STEPHEN COLBERT, CBS HOST, "THE LATE SHOW WITH STEPHEN COLBERT": Hey, Justin, be nice. Stephen Miller's jaw only does that when it's feeding time and they bring him the baby deer. He unhinges.

JAMES CORDEN, CBS HOST, "THE LATE LATE SHOW WITH JAMES CORDEN": And this is what they're saying in public. Like, I would love to see what goes down in that group text chain.

Here's how you know when you're really disliked -- when you get a Canadian to talk smack about you.

JIMMY KIMMEL, ABC HOST, "JIMMY KIMMEL LIVE!": Trudeau is one thing, but Boris Johnson -- that's the one that's got to hurt the most. I mean, we already knew Trudeau and Macron don't like him, but Boris -- sweet, disheveled, crazy-hair Boris? Even he's -- like, he's supposed to be the Donald Trump of England and he's laughing. You know you're a mess when even this guy's making fun of you.


ROMANS: The mics are always hot, gentlemen. The mics are always hot.

BRIGGS: Someone's always listening.

ROMANS: Thanks for joining us. I'm Christine Romans.

BRIGGS: I'm Dave Briggs. Here's "NEW DAY."

ANNOUNCER: This is CNN breaking news.

ALISYN CAMEROTA, CNN ANCHOR: We want to welcome our viewers in the United States and around the world. This is NEW DAY. It is Thursday, December fifth, 6:00 here in New York.

And we do have some breaking news just in. CNN has just learned that House Speaker Nancy Pelosi will deliver a statement at 9:00 a.m. Eastern on the status of the impeachment investigation. Now, this comes ahead of her exclusive town hall with CNN tonight.

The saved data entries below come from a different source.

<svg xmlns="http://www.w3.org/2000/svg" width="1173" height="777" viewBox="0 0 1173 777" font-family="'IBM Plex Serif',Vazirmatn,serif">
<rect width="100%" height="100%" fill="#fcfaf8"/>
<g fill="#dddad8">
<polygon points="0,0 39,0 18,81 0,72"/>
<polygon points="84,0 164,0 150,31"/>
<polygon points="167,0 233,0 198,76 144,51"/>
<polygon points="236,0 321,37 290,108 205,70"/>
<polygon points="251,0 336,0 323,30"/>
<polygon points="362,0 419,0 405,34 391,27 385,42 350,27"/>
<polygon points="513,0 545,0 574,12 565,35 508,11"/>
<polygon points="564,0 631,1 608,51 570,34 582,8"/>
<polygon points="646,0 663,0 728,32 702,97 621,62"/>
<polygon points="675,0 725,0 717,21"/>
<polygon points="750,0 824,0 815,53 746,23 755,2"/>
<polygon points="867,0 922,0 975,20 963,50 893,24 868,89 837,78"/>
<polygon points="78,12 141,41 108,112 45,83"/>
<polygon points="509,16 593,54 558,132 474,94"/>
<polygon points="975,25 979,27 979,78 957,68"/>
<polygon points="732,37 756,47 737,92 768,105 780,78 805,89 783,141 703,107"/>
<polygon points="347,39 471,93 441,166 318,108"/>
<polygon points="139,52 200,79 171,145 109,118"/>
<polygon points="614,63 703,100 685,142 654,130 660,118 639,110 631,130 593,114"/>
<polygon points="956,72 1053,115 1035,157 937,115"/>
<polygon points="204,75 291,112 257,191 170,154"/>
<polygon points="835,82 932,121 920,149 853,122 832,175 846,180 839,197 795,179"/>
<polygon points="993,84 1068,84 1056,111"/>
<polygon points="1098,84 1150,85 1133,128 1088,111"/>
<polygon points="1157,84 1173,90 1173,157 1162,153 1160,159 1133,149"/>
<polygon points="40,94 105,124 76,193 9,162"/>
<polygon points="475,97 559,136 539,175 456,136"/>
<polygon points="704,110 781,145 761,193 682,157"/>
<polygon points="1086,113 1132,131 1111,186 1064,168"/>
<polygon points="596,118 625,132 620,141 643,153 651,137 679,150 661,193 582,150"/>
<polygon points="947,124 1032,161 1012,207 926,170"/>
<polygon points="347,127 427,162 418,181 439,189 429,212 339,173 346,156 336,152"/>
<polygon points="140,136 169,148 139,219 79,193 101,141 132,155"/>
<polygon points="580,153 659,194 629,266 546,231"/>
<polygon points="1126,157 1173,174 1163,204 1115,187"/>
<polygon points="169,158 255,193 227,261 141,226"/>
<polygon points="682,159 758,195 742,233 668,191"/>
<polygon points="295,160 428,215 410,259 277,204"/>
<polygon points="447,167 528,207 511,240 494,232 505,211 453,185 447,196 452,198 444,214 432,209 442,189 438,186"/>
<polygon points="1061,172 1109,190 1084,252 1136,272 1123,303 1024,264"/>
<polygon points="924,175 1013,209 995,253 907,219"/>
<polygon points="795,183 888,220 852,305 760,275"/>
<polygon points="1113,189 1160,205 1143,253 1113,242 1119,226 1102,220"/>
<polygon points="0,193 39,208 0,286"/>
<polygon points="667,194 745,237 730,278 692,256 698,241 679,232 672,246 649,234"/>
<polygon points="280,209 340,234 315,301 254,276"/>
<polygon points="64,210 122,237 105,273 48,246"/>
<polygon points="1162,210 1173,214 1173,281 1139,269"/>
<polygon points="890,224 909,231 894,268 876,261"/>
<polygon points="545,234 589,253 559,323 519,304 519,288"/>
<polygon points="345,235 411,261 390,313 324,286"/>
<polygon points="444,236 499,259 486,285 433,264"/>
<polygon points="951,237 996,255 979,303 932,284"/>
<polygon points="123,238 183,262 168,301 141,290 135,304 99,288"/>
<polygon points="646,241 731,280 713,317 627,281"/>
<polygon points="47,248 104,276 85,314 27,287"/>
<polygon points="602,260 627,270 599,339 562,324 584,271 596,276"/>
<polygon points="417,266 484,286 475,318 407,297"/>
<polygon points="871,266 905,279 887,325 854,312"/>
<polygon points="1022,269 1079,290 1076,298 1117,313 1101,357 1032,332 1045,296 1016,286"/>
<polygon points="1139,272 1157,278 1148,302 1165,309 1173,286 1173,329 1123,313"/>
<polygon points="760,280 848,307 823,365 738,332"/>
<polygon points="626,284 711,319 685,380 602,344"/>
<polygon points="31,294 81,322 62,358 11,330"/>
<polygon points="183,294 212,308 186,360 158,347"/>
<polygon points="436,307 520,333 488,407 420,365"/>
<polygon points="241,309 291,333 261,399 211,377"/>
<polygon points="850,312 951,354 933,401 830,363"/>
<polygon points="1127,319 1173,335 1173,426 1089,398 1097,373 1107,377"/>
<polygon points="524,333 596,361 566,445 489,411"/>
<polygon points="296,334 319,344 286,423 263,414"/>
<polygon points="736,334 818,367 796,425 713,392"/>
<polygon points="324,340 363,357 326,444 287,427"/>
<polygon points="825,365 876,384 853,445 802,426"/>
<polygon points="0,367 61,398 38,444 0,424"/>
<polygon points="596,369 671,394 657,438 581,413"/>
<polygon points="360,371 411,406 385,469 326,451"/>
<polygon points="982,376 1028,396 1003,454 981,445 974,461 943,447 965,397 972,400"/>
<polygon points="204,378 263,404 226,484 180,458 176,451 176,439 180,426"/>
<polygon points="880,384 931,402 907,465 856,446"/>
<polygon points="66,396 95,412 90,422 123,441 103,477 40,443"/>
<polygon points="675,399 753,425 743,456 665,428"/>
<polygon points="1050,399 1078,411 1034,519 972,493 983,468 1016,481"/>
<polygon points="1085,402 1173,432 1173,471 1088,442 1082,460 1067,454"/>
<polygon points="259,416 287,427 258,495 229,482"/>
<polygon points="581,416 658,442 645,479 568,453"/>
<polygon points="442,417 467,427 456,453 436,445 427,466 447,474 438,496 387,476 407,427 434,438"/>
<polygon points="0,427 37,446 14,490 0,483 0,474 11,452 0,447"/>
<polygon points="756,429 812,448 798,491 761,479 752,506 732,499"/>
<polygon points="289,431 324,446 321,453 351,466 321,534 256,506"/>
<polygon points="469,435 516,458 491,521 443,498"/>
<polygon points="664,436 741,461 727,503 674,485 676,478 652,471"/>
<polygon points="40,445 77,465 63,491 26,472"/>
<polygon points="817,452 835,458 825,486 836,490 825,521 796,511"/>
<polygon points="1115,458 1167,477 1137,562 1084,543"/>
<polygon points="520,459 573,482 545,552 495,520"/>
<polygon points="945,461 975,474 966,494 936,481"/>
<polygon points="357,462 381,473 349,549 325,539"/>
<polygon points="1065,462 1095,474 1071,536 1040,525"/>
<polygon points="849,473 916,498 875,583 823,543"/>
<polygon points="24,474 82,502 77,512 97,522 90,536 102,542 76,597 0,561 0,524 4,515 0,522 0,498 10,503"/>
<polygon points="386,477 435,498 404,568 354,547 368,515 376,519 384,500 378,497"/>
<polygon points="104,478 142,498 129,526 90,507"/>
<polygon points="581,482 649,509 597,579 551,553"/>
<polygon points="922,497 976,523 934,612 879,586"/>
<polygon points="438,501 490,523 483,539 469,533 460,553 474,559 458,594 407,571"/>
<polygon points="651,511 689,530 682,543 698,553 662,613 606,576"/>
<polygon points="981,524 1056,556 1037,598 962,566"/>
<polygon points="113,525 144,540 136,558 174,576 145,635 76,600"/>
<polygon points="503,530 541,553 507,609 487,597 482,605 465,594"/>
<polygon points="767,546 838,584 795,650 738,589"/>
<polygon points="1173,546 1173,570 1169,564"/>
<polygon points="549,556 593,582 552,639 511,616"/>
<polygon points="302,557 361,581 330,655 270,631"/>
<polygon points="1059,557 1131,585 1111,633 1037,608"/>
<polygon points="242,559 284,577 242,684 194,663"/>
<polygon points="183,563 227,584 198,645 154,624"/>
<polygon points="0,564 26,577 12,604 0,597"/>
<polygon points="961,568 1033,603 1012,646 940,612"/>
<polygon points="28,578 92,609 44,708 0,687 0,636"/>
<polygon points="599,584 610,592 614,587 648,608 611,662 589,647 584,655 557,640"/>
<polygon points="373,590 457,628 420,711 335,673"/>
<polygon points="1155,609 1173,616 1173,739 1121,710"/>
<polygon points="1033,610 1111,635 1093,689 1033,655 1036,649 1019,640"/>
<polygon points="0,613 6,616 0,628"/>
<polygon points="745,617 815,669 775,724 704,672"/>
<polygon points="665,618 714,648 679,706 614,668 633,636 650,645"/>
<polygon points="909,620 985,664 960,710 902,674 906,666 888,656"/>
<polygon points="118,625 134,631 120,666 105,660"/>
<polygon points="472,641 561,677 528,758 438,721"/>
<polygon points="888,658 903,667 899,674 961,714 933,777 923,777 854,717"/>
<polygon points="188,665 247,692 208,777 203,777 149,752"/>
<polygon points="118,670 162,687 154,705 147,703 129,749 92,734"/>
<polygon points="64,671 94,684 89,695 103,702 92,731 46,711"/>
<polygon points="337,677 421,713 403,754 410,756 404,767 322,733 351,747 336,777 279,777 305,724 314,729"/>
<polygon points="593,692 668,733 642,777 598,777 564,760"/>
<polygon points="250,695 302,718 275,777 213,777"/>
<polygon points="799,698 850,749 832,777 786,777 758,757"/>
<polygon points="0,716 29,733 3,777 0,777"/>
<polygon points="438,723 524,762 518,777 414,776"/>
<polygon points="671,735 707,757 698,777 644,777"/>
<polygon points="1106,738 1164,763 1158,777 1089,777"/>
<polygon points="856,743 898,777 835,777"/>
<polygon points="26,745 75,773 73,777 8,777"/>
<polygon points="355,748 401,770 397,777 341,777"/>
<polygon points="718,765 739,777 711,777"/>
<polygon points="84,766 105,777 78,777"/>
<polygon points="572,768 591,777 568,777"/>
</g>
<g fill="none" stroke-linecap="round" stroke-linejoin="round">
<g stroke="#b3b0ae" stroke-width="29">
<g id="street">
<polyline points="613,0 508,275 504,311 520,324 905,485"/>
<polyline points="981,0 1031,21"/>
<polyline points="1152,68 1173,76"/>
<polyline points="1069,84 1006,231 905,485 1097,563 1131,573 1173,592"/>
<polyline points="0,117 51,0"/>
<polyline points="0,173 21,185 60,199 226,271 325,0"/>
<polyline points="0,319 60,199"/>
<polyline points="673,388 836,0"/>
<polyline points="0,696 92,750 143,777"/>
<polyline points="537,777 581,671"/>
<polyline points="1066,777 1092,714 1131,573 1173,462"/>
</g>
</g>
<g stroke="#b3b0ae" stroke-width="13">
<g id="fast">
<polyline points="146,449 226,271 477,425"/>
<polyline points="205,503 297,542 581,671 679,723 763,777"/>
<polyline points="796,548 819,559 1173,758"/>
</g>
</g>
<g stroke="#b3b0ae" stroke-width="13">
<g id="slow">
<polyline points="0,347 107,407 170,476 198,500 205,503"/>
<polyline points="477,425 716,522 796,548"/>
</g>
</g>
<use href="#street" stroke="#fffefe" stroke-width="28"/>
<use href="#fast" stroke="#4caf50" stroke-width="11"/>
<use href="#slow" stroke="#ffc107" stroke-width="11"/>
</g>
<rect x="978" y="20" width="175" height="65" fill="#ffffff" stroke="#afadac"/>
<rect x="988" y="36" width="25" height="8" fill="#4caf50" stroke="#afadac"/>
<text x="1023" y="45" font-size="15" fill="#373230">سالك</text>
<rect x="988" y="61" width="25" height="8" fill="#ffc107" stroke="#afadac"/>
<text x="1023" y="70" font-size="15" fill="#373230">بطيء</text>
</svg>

Sources say that the speaker has been quietly taking the pulse of Democrats behind the scenes about the timeframe and the scope of the potential articles of impeachment. Is that what she will announce at 9:00 a.m.?

The White House has until tomorrow to decide whether to participate in the House investigation.

If everything stays on schedule, a full House vote on impeachment could come the week before Christmas.

JOHN BERMAN, CNN ANCHOR: Yes, this 9:00 a.m. statement from Pelosi is a big deal.